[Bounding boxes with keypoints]
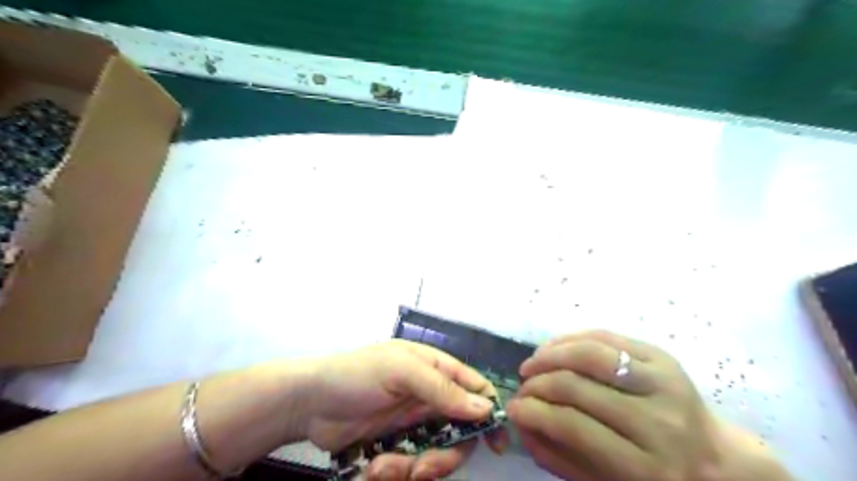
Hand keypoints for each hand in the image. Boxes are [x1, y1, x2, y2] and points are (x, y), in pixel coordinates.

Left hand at [301, 340, 502, 479]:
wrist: (307, 402)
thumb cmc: (356, 375)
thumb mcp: (400, 370)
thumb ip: (441, 388)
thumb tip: (484, 409)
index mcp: (434, 370)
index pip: (474, 388)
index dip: (489, 413)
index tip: (495, 445)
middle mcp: (428, 397)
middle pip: (459, 431)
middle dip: (444, 455)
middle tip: (422, 469)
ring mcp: (412, 423)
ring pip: (435, 454)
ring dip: (413, 468)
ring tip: (384, 468)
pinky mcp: (395, 446)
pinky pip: (410, 467)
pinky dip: (395, 473)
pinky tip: (373, 468)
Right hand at [507, 330, 762, 479]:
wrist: (717, 463)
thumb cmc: (654, 478)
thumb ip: (559, 458)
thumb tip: (520, 422)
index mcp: (645, 468)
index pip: (572, 426)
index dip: (533, 412)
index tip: (512, 408)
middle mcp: (658, 422)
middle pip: (576, 386)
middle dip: (537, 383)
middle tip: (523, 386)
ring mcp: (664, 383)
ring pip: (589, 353)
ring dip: (550, 354)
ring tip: (534, 363)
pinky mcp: (664, 357)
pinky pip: (606, 336)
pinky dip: (571, 338)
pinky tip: (555, 347)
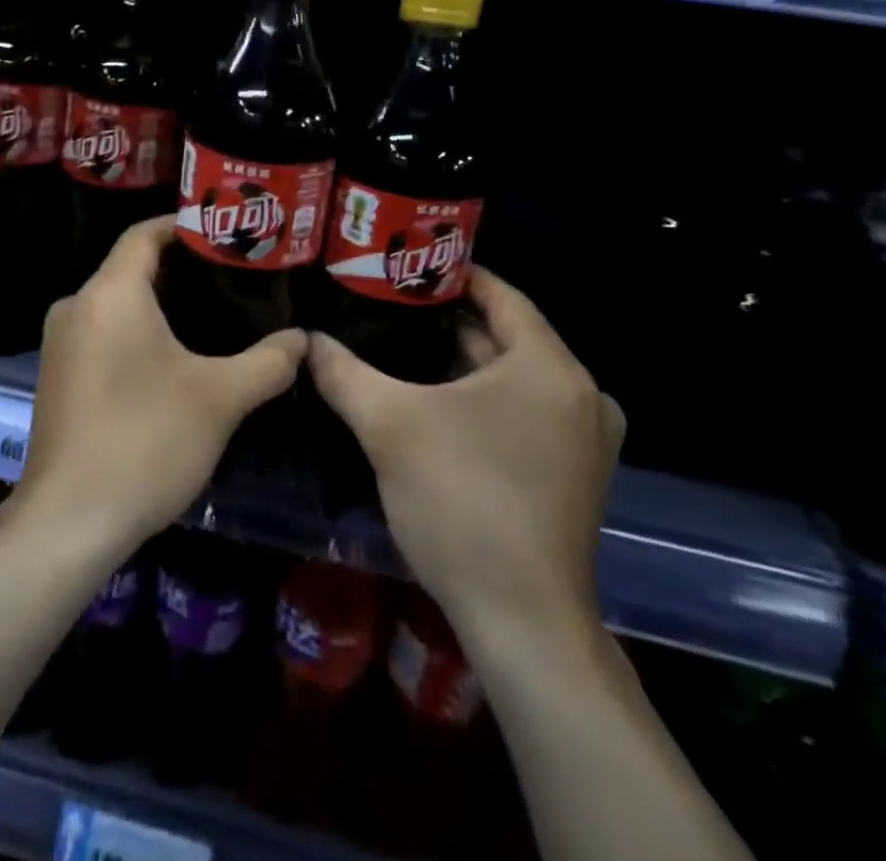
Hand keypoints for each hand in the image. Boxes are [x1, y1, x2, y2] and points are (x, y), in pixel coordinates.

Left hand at [19, 215, 304, 553]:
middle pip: (130, 268)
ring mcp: (60, 343)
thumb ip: (267, 362)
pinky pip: (101, 333)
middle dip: (179, 270)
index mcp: (109, 293)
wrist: (69, 520)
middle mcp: (76, 306)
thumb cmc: (145, 441)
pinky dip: (135, 333)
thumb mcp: (219, 399)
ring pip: (115, 304)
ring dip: (158, 306)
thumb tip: (303, 340)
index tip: (224, 234)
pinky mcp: (57, 376)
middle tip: (231, 279)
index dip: (183, 227)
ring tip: (211, 317)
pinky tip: (170, 360)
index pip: (144, 234)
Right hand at [309, 268, 622, 642]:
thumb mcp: (389, 425)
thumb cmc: (462, 502)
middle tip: (386, 304)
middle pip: (504, 336)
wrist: (521, 621)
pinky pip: (520, 411)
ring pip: (510, 377)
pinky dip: (478, 397)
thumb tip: (304, 339)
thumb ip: (342, 371)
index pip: (500, 295)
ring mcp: (581, 439)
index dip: (450, 274)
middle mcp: (579, 395)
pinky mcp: (570, 473)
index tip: (402, 264)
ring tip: (396, 343)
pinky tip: (428, 399)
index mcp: (549, 368)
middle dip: (445, 319)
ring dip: (459, 361)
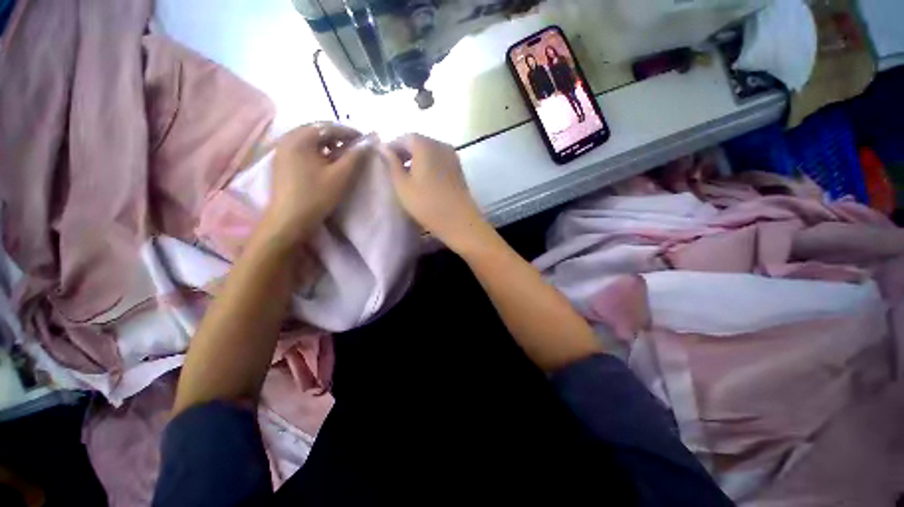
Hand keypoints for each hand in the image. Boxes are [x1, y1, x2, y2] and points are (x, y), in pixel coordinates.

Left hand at [262, 122, 375, 244]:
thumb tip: (368, 142)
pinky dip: (318, 150)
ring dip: (328, 144)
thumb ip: (355, 156)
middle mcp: (288, 137)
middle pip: (318, 130)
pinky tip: (327, 161)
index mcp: (300, 138)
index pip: (330, 127)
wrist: (290, 219)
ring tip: (343, 155)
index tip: (366, 140)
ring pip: (310, 139)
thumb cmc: (317, 196)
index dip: (350, 132)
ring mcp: (282, 149)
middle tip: (356, 147)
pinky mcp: (281, 161)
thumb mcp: (341, 176)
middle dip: (339, 137)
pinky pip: (303, 148)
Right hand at [382, 134, 492, 253]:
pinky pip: (439, 160)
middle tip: (394, 170)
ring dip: (417, 160)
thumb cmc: (427, 203)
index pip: (404, 137)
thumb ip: (391, 164)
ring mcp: (452, 156)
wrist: (459, 220)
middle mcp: (441, 144)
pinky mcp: (458, 169)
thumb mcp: (402, 185)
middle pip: (418, 143)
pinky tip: (424, 181)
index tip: (383, 161)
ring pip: (430, 152)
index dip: (392, 148)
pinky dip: (429, 165)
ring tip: (407, 177)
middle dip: (404, 153)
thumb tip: (383, 148)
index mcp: (425, 144)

*Directions for this task*
An exact copy of every entry above is required, without the pictures.

*Exercise solution*
Hand keypoints for each hand in the image. Boxes are [x1, y1, x2, y2] and points are (x, y), in pixel coordinates.

Left hand at [301, 340, 502, 479]:
wrist: (307, 402)
thumb cmc: (356, 375)
thumb mcp: (400, 370)
thumb ip: (441, 388)
thumb tip: (484, 409)
index mcp: (434, 370)
index pip: (474, 388)
index dip: (489, 413)
index tip: (495, 445)
middle mcp: (428, 397)
middle pip: (459, 431)
middle dip: (444, 455)
middle tip: (422, 469)
ring mcp: (412, 423)
ring pip: (435, 454)
ring dip: (413, 468)
ring tip: (384, 468)
pinky mcp: (395, 446)
pinky pip: (410, 467)
pinky dip: (395, 473)
pinky tip: (373, 468)
Right hand at [507, 330, 762, 479]:
wrist: (717, 463)
thumb cmc: (654, 478)
thumb ip: (559, 458)
thumb tip: (520, 422)
index mcp: (645, 468)
index pip: (572, 426)
index dip: (533, 412)
index tip: (512, 408)
middle mcp: (658, 422)
middle pip: (576, 386)
middle dip: (537, 383)
middle tip: (523, 386)
ring mcp: (664, 383)
ring pip: (589, 353)
ring dip: (550, 354)
ring tip: (534, 363)
pinky mcp: (664, 357)
pinky pip: (606, 336)
pinky dip: (571, 338)
pinky tip: (555, 347)
Hand keypoints for each hand in the image. Boxes are [x1, y1, x2, y2] and points are (x, y), in pixel coordinates.

Left hand at [19, 215, 304, 553]:
middle pip: (130, 268)
ring mcp: (60, 343)
thumb ip: (267, 362)
pinky pip: (101, 333)
middle dip: (179, 270)
index mcp: (109, 293)
wrist: (69, 520)
middle mcp: (76, 306)
thumb cmc: (145, 441)
pinky dip: (135, 333)
thumb mcp: (219, 399)
ring pip: (115, 304)
ring dip: (158, 306)
thumb tip: (303, 340)
index tip: (224, 234)
pinky mcp: (57, 376)
middle tip: (231, 279)
index dip: (183, 227)
ring tip: (211, 317)
pinky tip: (170, 360)
index pip: (144, 234)
Right hand at [309, 268, 622, 642]:
thumb mcp: (389, 425)
thumb cmc: (462, 502)
middle tip: (386, 304)
middle pip: (504, 336)
wrist: (521, 621)
pinky pip: (520, 411)
ring pip: (510, 377)
pinky dip: (478, 397)
thumb tip: (304, 339)
thumb ip: (342, 371)
index pip: (500, 295)
ring mcp: (581, 439)
index dip: (450, 274)
middle mcp: (579, 395)
pinky mcp: (570, 473)
index tip: (402, 264)
ring tip: (396, 343)
pinky tip: (428, 399)
index mcp: (549, 368)
middle dip: (445, 319)
ring dip: (459, 361)
Hand keypoints for each hand in the image. Boxes are [x1, y1, x2, y2] and points are (x, y), in pixel coordinates.

Left hand at [262, 122, 375, 244]:
thumb tip: (368, 142)
pinky dip: (318, 150)
ring dip: (328, 144)
thumb ip: (355, 156)
middle mcp: (288, 137)
middle pip: (318, 130)
pinky tip: (327, 161)
index mcp: (300, 138)
index pip: (330, 127)
wrist: (290, 219)
ring tip: (343, 155)
index tip: (366, 140)
ring pip: (310, 139)
thumb cmc: (317, 196)
index dip: (350, 132)
ring mcp: (282, 149)
middle tip: (356, 147)
pinky mcp: (281, 161)
thumb mcp: (341, 176)
middle dip: (339, 137)
pinky pip: (303, 148)
Right hand at [382, 134, 492, 253]:
pinky pip: (439, 160)
middle tip: (394, 170)
ring dip: (417, 160)
thumb cmc: (427, 203)
index pip: (404, 137)
thumb ip: (391, 164)
ring mcp: (452, 156)
wrist: (459, 220)
middle mcp: (441, 144)
pinky mcp: (458, 169)
thumb mcp: (402, 185)
middle pip: (418, 143)
pinky tip: (424, 181)
index tip: (383, 161)
ring pip: (430, 152)
index dip: (392, 148)
pinky dip: (429, 165)
ring tip: (407, 177)
middle dip: (404, 153)
thumb tip: (383, 148)
index mcp: (425, 144)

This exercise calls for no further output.